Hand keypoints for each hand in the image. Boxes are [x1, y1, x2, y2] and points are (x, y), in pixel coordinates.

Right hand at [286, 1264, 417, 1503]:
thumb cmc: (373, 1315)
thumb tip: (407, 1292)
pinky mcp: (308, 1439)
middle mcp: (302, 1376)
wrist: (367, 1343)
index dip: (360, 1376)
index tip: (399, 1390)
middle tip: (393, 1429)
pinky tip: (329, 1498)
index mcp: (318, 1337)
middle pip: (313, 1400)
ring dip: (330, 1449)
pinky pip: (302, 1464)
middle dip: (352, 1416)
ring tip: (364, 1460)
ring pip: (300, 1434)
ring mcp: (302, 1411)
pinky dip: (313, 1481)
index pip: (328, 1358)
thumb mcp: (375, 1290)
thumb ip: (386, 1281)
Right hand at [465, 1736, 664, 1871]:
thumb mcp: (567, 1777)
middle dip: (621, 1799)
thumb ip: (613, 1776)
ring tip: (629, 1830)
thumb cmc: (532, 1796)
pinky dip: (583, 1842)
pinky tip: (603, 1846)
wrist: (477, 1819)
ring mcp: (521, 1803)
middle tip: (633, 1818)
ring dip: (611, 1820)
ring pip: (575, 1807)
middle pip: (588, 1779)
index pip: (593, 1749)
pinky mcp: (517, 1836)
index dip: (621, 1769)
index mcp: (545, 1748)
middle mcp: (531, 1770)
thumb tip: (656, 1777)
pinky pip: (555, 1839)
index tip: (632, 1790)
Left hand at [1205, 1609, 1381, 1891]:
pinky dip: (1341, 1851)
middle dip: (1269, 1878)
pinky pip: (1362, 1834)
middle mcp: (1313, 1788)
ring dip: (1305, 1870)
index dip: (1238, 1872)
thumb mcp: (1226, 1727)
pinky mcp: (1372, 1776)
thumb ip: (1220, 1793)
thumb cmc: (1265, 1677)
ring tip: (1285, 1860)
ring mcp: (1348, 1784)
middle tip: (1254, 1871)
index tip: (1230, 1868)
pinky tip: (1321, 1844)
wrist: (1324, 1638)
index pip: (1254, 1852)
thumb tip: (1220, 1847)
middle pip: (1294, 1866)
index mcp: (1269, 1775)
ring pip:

=-=-=

What is needed: Everything from the line that contains "pinky pip: (555, 1839)" to the last line of the records, restated word for word, is the required output.

Solved problem:
pinky pip: (555, 1839)
index tip: (632, 1790)
Left hand at [1205, 1609, 1381, 1891]:
pinky dip: (1341, 1851)
middle dip: (1269, 1878)
pinky pip: (1362, 1834)
middle mcp: (1313, 1788)
ring dip: (1305, 1870)
index dip: (1238, 1872)
thumb mcp: (1226, 1727)
pinky mcp: (1372, 1776)
thumb ip: (1220, 1793)
thumb cmc: (1265, 1677)
ring tip: (1285, 1860)
ring mcp: (1348, 1784)
middle tip: (1254, 1871)
index tip: (1230, 1868)
pinky tip: (1321, 1844)
wrist: (1324, 1638)
index pip: (1254, 1852)
thumb tip: (1220, 1847)
middle pip: (1294, 1866)
index mcp: (1269, 1775)
ring pip:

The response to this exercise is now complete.